Task objective
In the data below, find the line that contains "meenemen zonder te" and the line that contains "goede staat te houden?". Copy both, plus every line between them, exactly.

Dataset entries

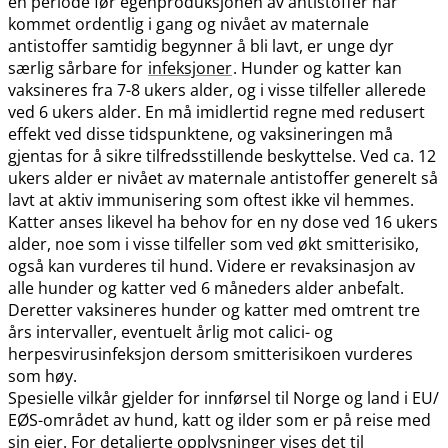
en periode før egenproduksjonen av antistoffer har
kommet ordentlig i gang og nivået av maternale
antistoffer samtidig begynner å bli lavt, er unge dyr
særlig sårbare for
infeksjoner
. Hunder og katter kan
vaksineres fra 7-8 ukers alder, og i visse tilfeller allerede
ved 6 ukers alder. En må imidlertid regne med redusert
effekt ved disse tidspunktene, og vaksineringen må
gjentas for å sikre tilfredsstillende beskyttelse. Ved ca. 12
ukers alder er nivået av maternale antistoffer generelt så
lavt at aktiv immunisering som oftest ikke vil hemmes.
Katter anses likevel ha behov for en ny dose ved 16 ukers
alder, noe som i visse tilfeller som ved økt smitterisiko,
også kan vurderes til hund. Videre er revaksinasjon av
alle hunder og katter ved 6 måneders alder anbefalt.
Deretter vaksineres hunder og katter med omtrent tre
års intervaller, eventuelt årlig mot calici- og
herpesvirusinfeksjon dersom smitterisikoen vurderes
som høy.
Spesielle vilkår gjelder for innførsel til Norge og land i EU​/​
EØS-området av hund, katt og ilder som er på reise med
sin eier. For detaljerte opplysninger vises det til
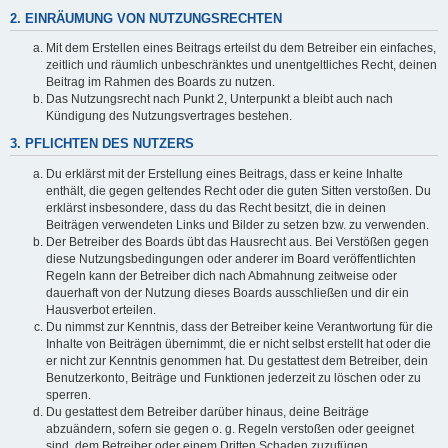
2. EINRÄUMUNG VON NUTZUNGSRECHTEN
Mit dem Erstellen eines Beitrags erteilst du dem Betreiber ein einfaches,
zeitlich und räumlich unbeschränktes und unentgeltliches Recht, deinen
Beitrag im Rahmen des Boards zu nutzen.
Das Nutzungsrecht nach Punkt 2, Unterpunkt a bleibt auch nach
Kündigung des Nutzungsvertrages bestehen.
3. PFLICHTEN DES NUTZERS
Du erklärst mit der Erstellung eines Beitrags, dass er keine Inhalte
enthält, die gegen geltendes Recht oder die guten Sitten verstoßen. Du
erklärst insbesondere, dass du das Recht besitzt, die in deinen
Beiträgen verwendeten Links und Bilder zu setzen bzw. zu verwenden.
Der Betreiber des Boards übt das Hausrecht aus. Bei Verstößen gegen
diese Nutzungsbedingungen oder anderer im Board veröffentlichten
Regeln kann der Betreiber dich nach Abmahnung zeitweise oder
dauerhaft von der Nutzung dieses Boards ausschließen und dir ein
Hausverbot erteilen.
Du nimmst zur Kenntnis, dass der Betreiber keine Verantwortung für die
Inhalte von Beiträgen übernimmt, die er nicht selbst erstellt hat oder die
er nicht zur Kenntnis genommen hat. Du gestattest dem Betreiber, dein
Benutzerkonto, Beiträge und Funktionen jederzeit zu löschen oder zu
sperren.
Du gestattest dem Betreiber darüber hinaus, deine Beiträge
abzuändern, sofern sie gegen o. g. Regeln verstoßen oder geeignet
sind, dem Betreiber oder einem Dritten Schaden zuzufügen.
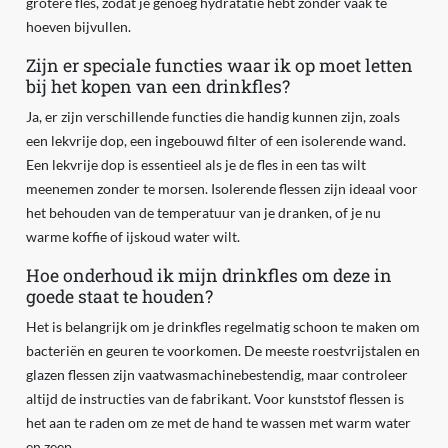
grotere fles, zodat je genoeg hydratatie hebt zonder vaak te
hoeven bijvullen.
Zijn er speciale functies waar ik op moet letten
bij het kopen van een drinkfles?
Ja, er zijn verschillende functies die handig kunnen zijn, zoals
een lekvrije dop, een ingebouwd filter of een isolerende wand.
Een lekvrije dop is essentieel als je de fles in een tas wilt
meenemen zonder te morsen. Isolerende flessen zijn ideaal voor
het behouden van de temperatuur van je dranken, of je nu
warme koffie of ijskoud water wilt.
Hoe onderhoud ik mijn drinkfles om deze in
goede staat te houden?
Het is belangrijk om je drinkfles regelmatig schoon te maken om
bacteriën en geuren te voorkomen. De meeste roestvrijstalen en
glazen flessen zijn vaatwasmachinebestendig, maar controleer
altijd de instructies van de fabrikant. Voor kunststof flessen is
het aan te raden om ze met de hand te wassen met warm water
en zeep.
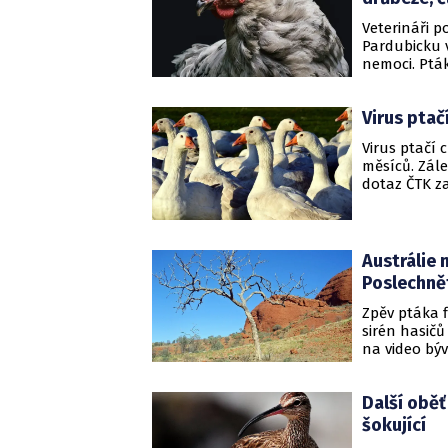
Veterináři p
Pardubicku 
nemoci. Pták
Většinou jde
vzdálenosti 
Virus ptač
další část c
teprve rozh
Virus ptačí 
briefingu zá
měsíců. Zále
zemědělství.
dotaz ČTK za
týdnu po tře
Svratkou, ko
Austrálie 
Poslechnět
Zpěv ptáka 
sirén hasič
na video bý
Jihovýchod A
si vyžádaly 
Další oběť
majetku lidí
šokující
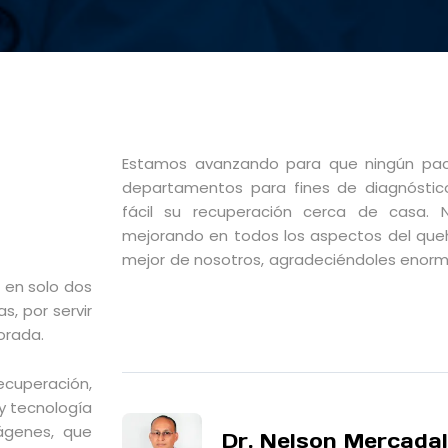
Estamos avanzando para que ningún paci
departamentos para fines de diagnóstic
fácil su recuperación cerca de casa.
mejorando en todos los aspectos del que
mejor de nosotros, agradeciéndoles enorm
o en solo dos
, por servir
orada.
ecuperación,
y tecnología
mágenes, que
Dr. Nelson Mercadal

Task result
meenemen zonder te morsen. Isolerende flessen zijn ideaal voor
het behouden van de temperatuur van je dranken, of je nu
warme koffie of ijskoud water wilt.
Hoe onderhoud ik mijn drinkfles om deze in
goede staat te houden?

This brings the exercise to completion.